Quelques jours après le départ de la joyeuse tribu, on frappe à la porte. Je vais ouvrir, et me trouve nez à nez avec un homme d’âge respectable, un porte-documents sous le bras. Votre mari est-il là ? Me demande-t-il dans un anglais parfait après que je lui ai précisé que mon suédois était aussi développé que celui d’un renne sourd et muet de naissance .
- Il est là juste dehors en train de parler avec la voisine.
- Pouvez-vous l’appeler ?
- On va plutôt attendre qu’il ait fini. Ou alors on peut commencer sans lui, allez-y ! (allons bon, pense-je intérieurement, je ne savais pas que les témoins de Jéhovah recrutaient aussi parmi les vikings…)
Bon sur ce, le Papy finit par commencer, mais je voyais bien qu’il était contrarié.
- Connaissez-vous les us et coutumes suédoises ? me demande-t-il inquisiteur et satisfait de son petit effet à venir.
- Certaines oui, mais toutes non, on est là pour les découvrir justement… (aller, accouche pépé, j’ai pas que ça à faire moi).
- Vous avez hissé 2 drapeaux sur votre mât.
- Oui (ah, ça commence à devenir intéressant).
- La France est-elle une nation libre ?
- Euh... (je revisionne mentalement le dernier N° du Nouvel Obs, rubrique Faits Divers, et je ne me remémore pas d’invasion récente de nations voisines belliqueuses) ...Oui.
- Eh bien, vous ne pouvez pas hisser 2 drapeaux sur le même mât. »
Et de nous donner une leçon du bon usage des drapeaux pendant une demi heure, citations d’un ouvrage à l’appui (dans lequel le nombre de post-its soigneusement collés témoignait de l’offense ressentie) …
Je m’en vais ici vous livrer quelques unes de ces règles essentielles de savoir-vivre, que vous ignoriez je parie bande de mécréants :
- sur un mât, un seul drapeau. Sinon, celui qui est en dessous signifie que la nation correspondante a été vaincue par celle du dessus.
- un drapeau ne peut être hissé n’importe quand. Il doit être levé au lever du soleil, et descendu au coucher, chaque jour (hm, ça risque de faire du boulot !)
- un pavillon en revanche peut être hissé 24h/24
- personne, hormis le roi, n’a le droit d’écrire sur le drapeau !! Tu as compris suppôt de Satan !!
Et là, je me suis dit que s’il avait fait quelques pas de plus dans la maison, il serait tombé sur ça… et qu’on se serait retrouvé à coup sûr en prison en compagnie des vikings réfractaires ou alors aux urgences du coin au chevet de Papy-drapeau victime d’une crise cardiaque !
Mais le pire, c’est qu’on les a descendu les drapeaux.
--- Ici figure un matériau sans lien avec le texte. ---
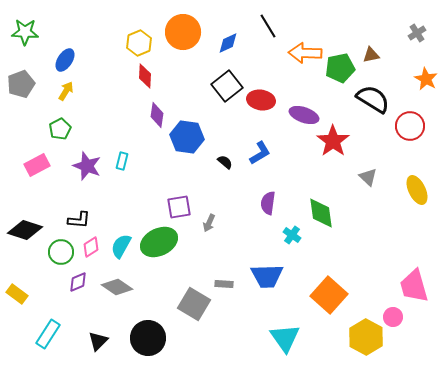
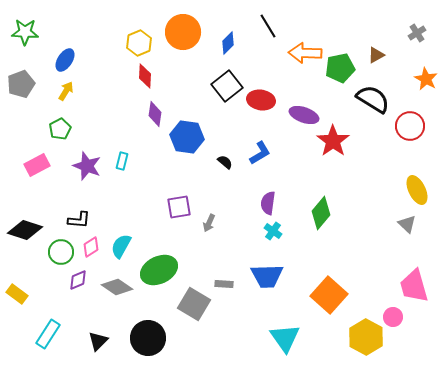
blue diamond at (228, 43): rotated 20 degrees counterclockwise
brown triangle at (371, 55): moved 5 px right; rotated 18 degrees counterclockwise
purple diamond at (157, 115): moved 2 px left, 1 px up
gray triangle at (368, 177): moved 39 px right, 47 px down
green diamond at (321, 213): rotated 48 degrees clockwise
cyan cross at (292, 235): moved 19 px left, 4 px up
green ellipse at (159, 242): moved 28 px down
purple diamond at (78, 282): moved 2 px up
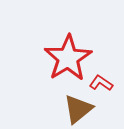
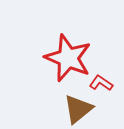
red star: rotated 18 degrees counterclockwise
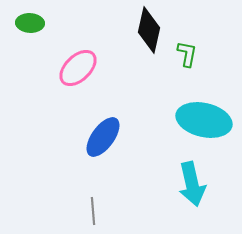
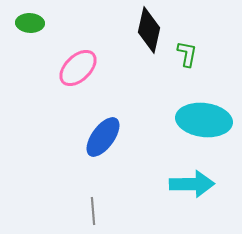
cyan ellipse: rotated 6 degrees counterclockwise
cyan arrow: rotated 78 degrees counterclockwise
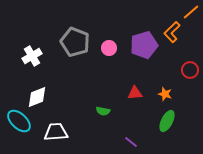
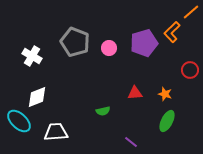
purple pentagon: moved 2 px up
white cross: rotated 30 degrees counterclockwise
green semicircle: rotated 24 degrees counterclockwise
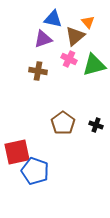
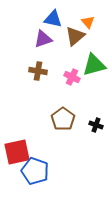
pink cross: moved 3 px right, 18 px down
brown pentagon: moved 4 px up
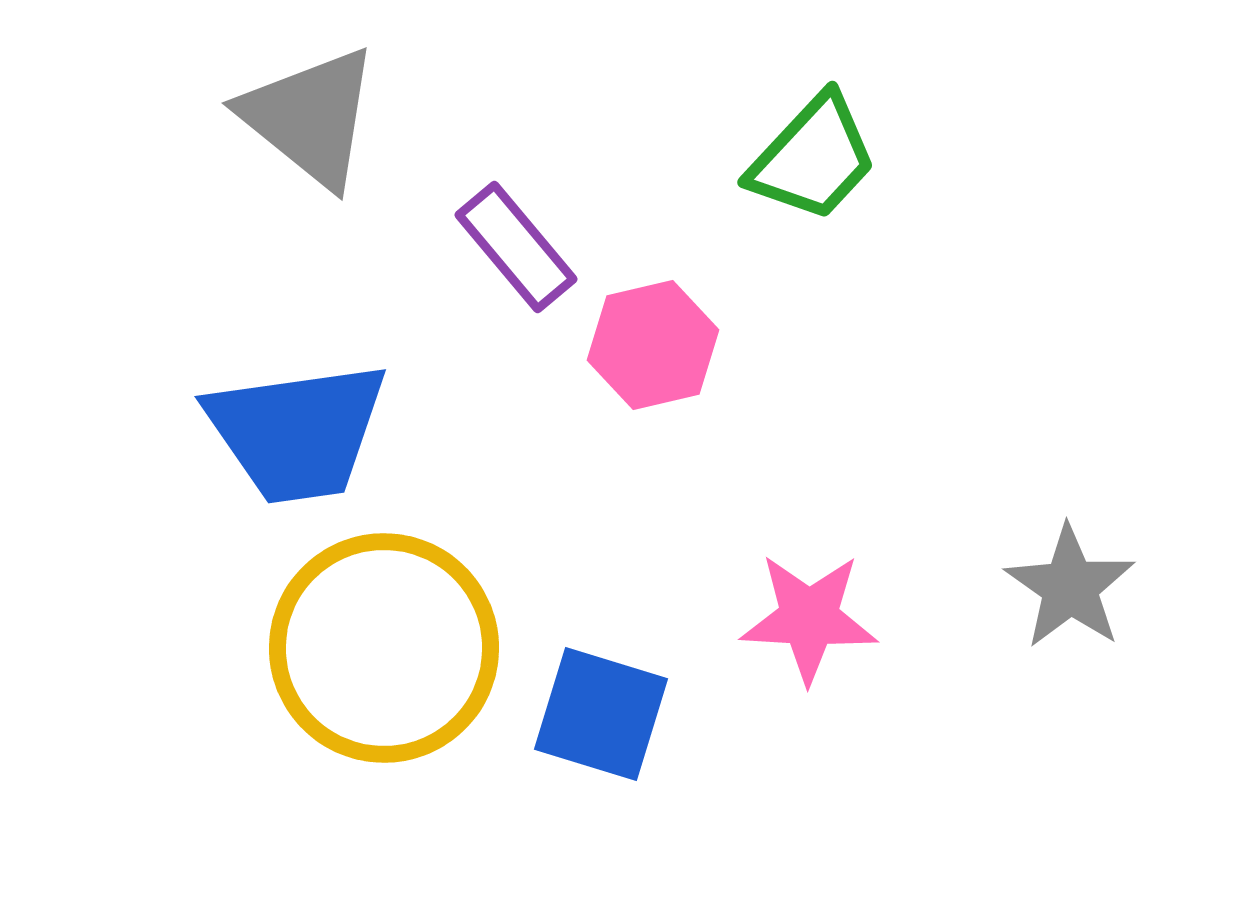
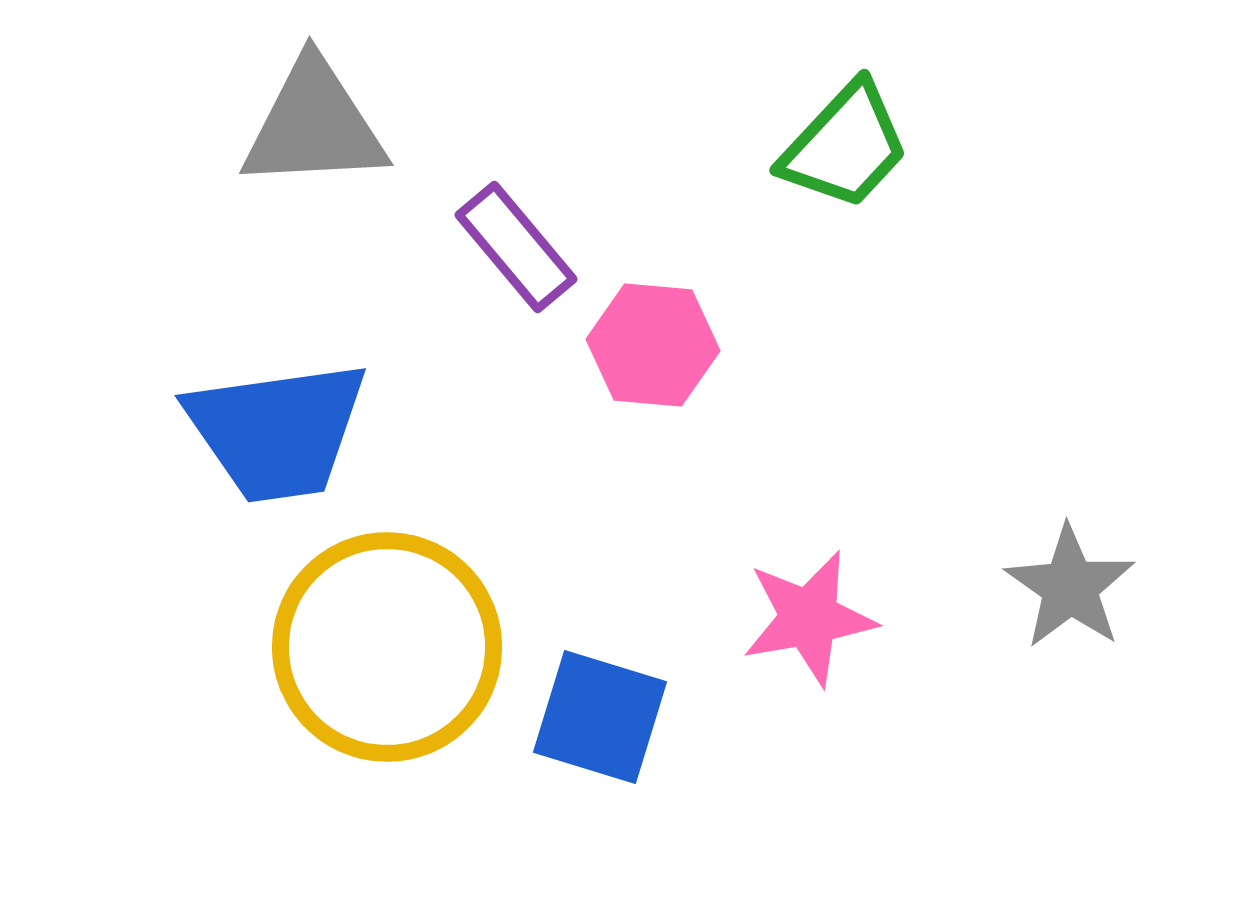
gray triangle: moved 4 px right, 8 px down; rotated 42 degrees counterclockwise
green trapezoid: moved 32 px right, 12 px up
pink hexagon: rotated 18 degrees clockwise
blue trapezoid: moved 20 px left, 1 px up
pink star: rotated 13 degrees counterclockwise
yellow circle: moved 3 px right, 1 px up
blue square: moved 1 px left, 3 px down
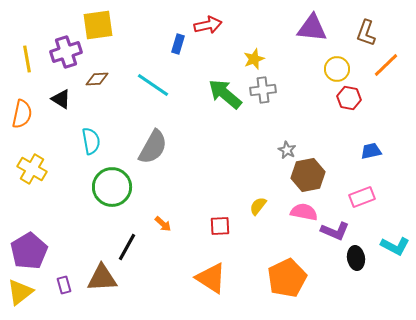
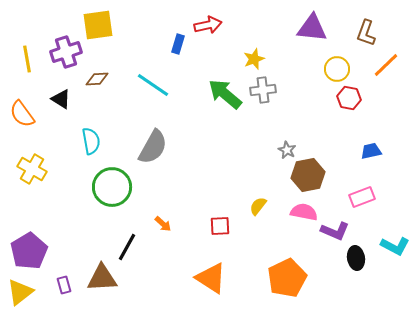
orange semicircle: rotated 132 degrees clockwise
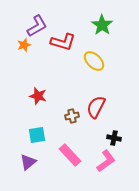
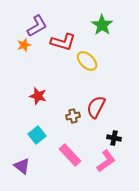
yellow ellipse: moved 7 px left
brown cross: moved 1 px right
cyan square: rotated 30 degrees counterclockwise
purple triangle: moved 6 px left, 4 px down; rotated 42 degrees counterclockwise
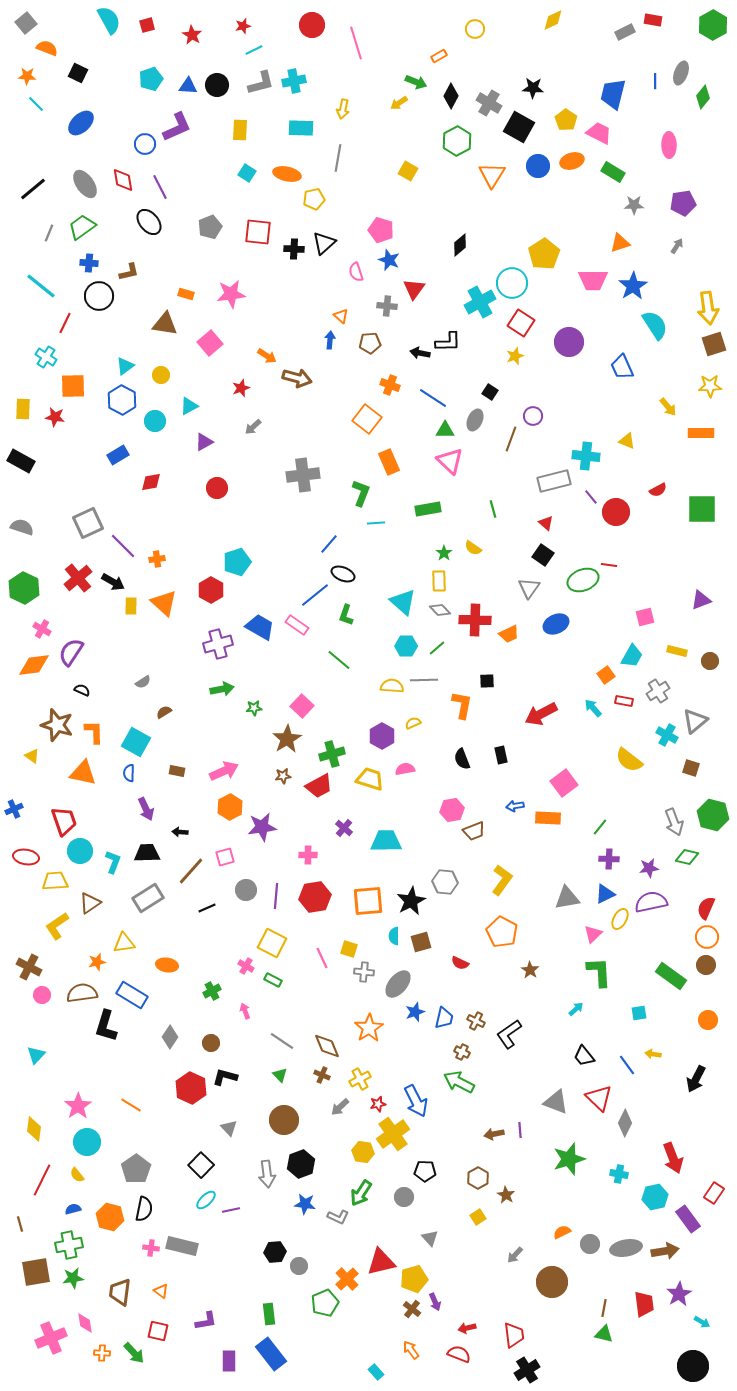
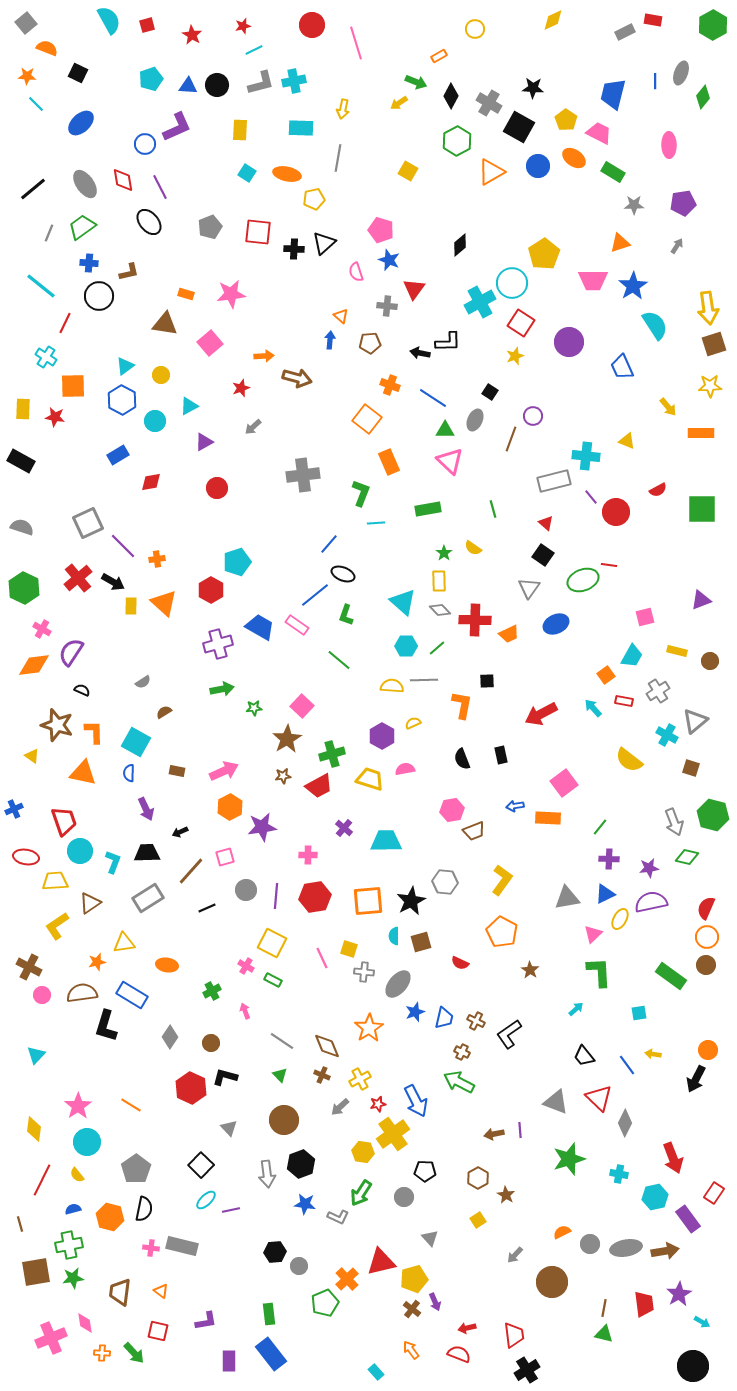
orange ellipse at (572, 161): moved 2 px right, 3 px up; rotated 50 degrees clockwise
orange triangle at (492, 175): moved 1 px left, 3 px up; rotated 28 degrees clockwise
orange arrow at (267, 356): moved 3 px left; rotated 36 degrees counterclockwise
black arrow at (180, 832): rotated 28 degrees counterclockwise
orange circle at (708, 1020): moved 30 px down
yellow square at (478, 1217): moved 3 px down
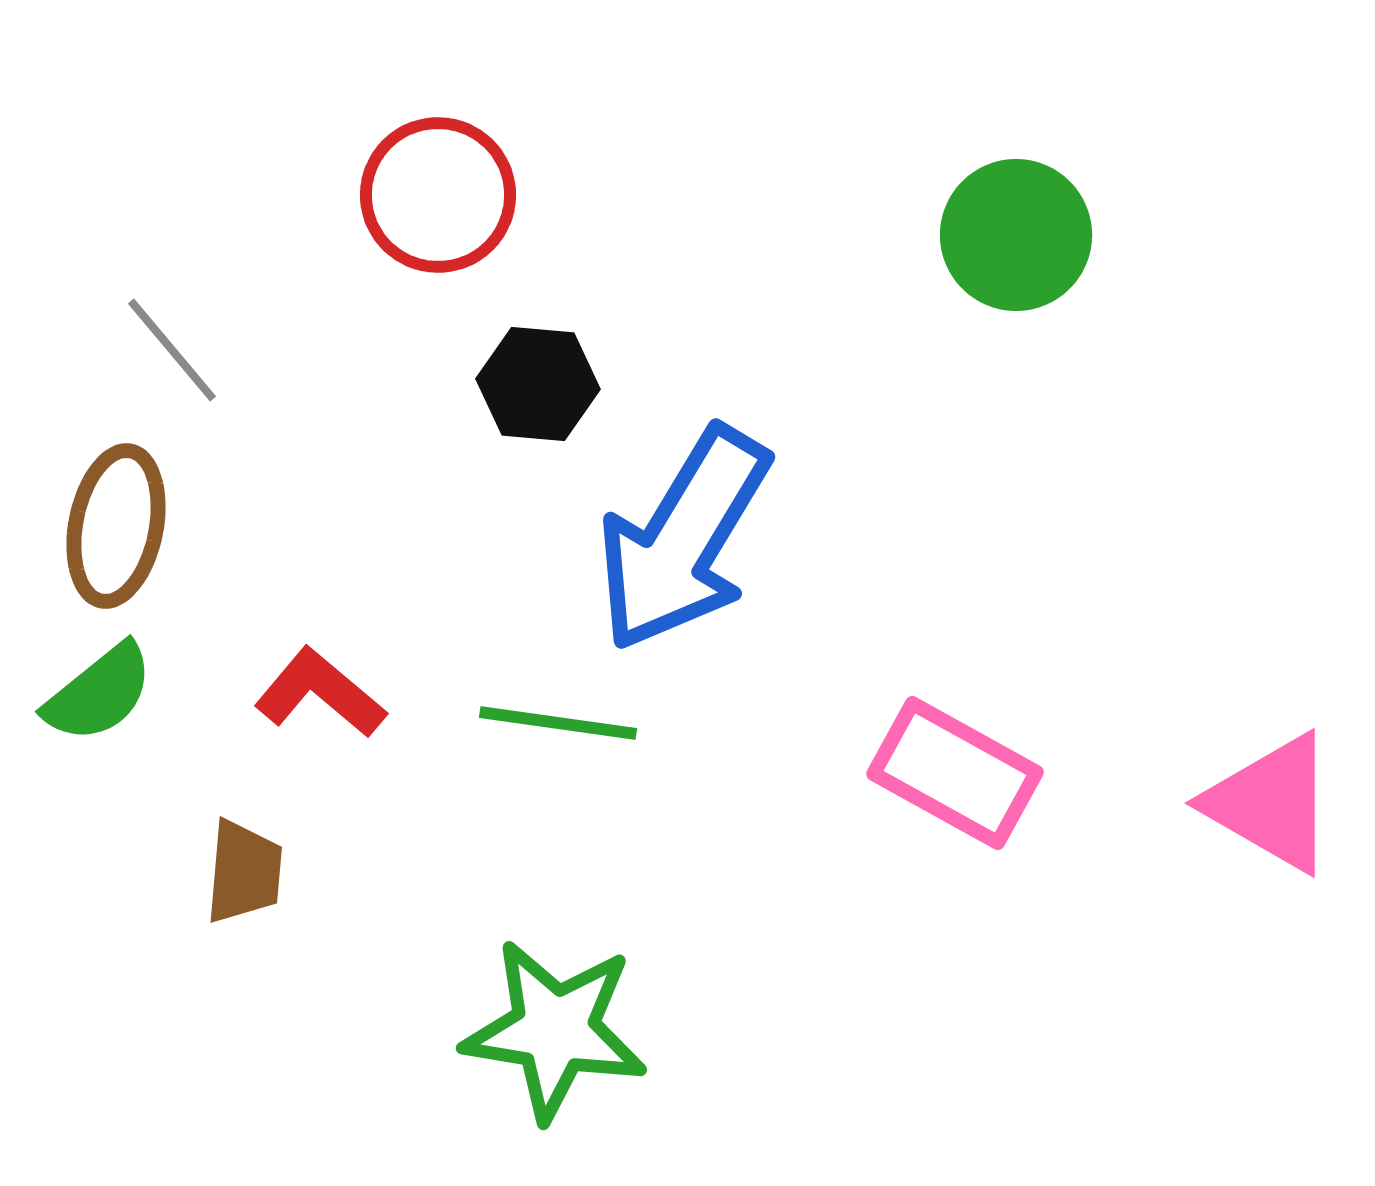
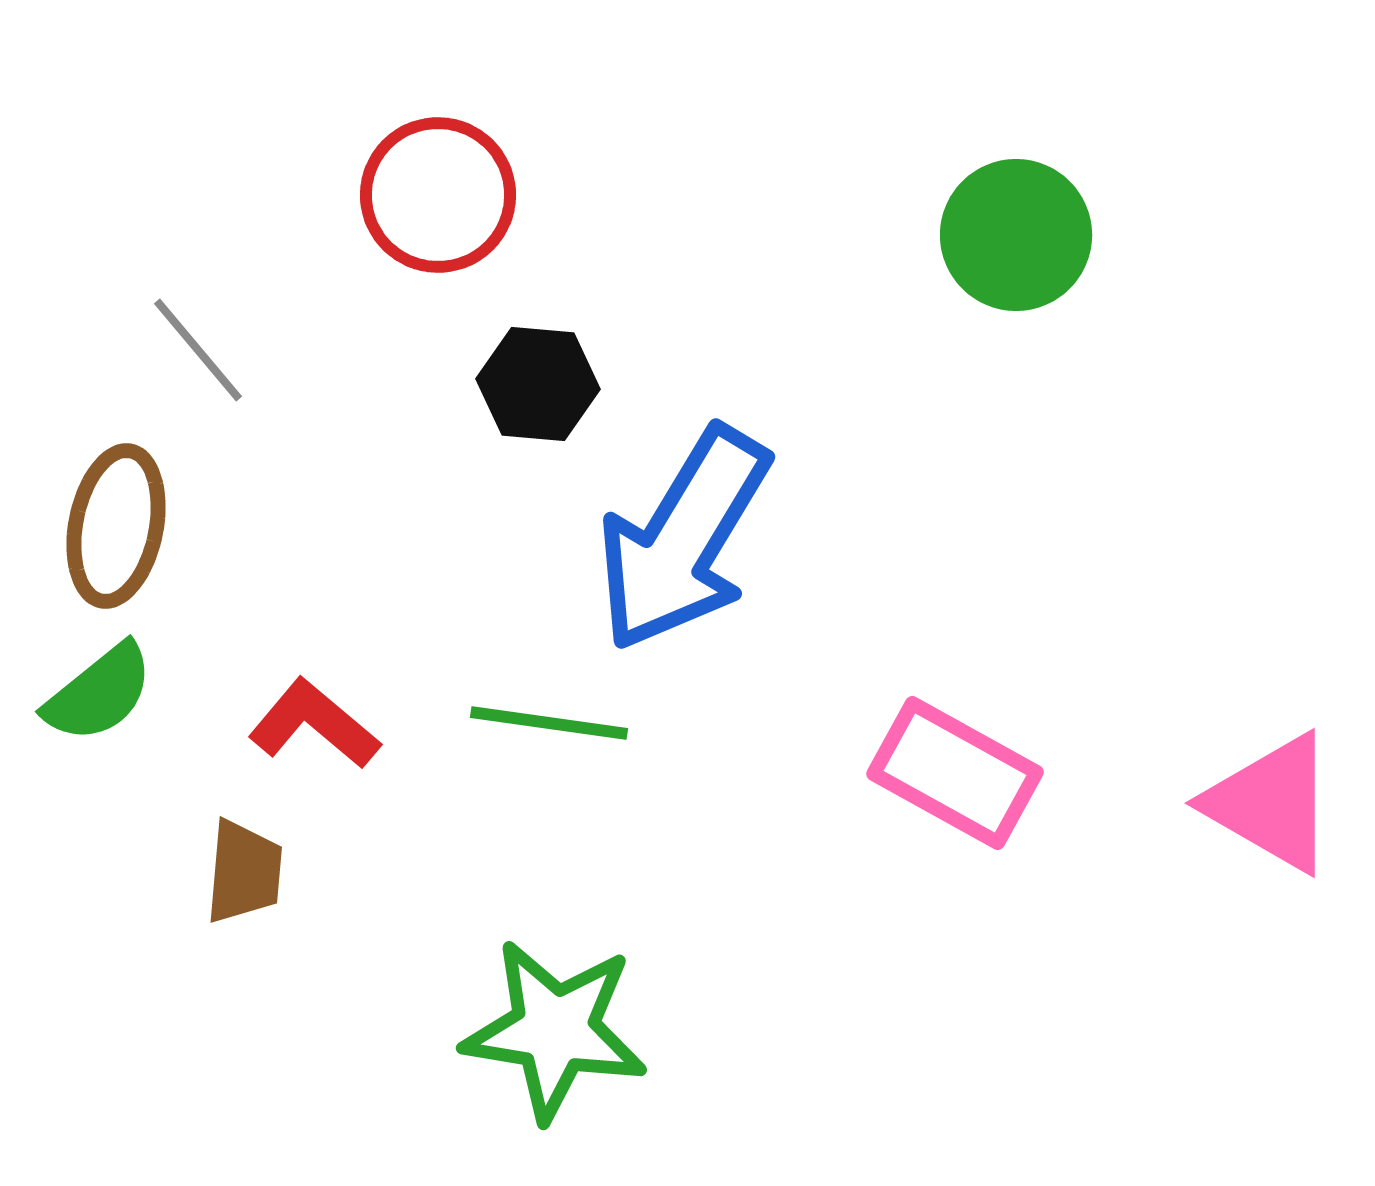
gray line: moved 26 px right
red L-shape: moved 6 px left, 31 px down
green line: moved 9 px left
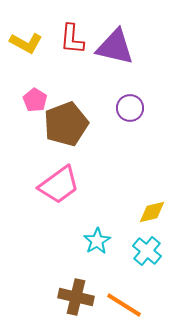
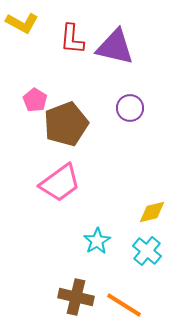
yellow L-shape: moved 4 px left, 20 px up
pink trapezoid: moved 1 px right, 2 px up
Bon pas tout de suite car tout était gelé (notre retraité-de-l’armée-témoin-de-Jéhovah devait faire des bonds dans ses charentaises). Comment savoir s’il représentait l’opinion du voisinage ou seulement celle de lui-même ? Nous étions encore en période d’observation réciproque, il s’agissait de se montrer de bonne volonté et d’éviter les boulettes diplomatiques…
Epilogue : nous avons quelque temps après fait la connaissance de Konrad et Anna-Maria, nos voisins les plus proches. A qui nous avons raconté l’épisode. A propos duquel nous avons rit à gorge déployée, chacun découvrant en fait un pan de l’histoire. Le vieux fou, car c’est bien de cela qu’il s’agissait, était avant de venir nous voir, allé frapper à la porte de tous nos voisins pour savoir qui on était, si on était français, tout ça. Il leur a tous fait remarquer qu’on avait hissé 2 drapeaux, ce que les voisins en question avaient trouvé marrant, voire de bon augure.
Moralité, à la prochaine impulsion patriotico-internationale, on risque de faire monter un pacemaker dans les tours !!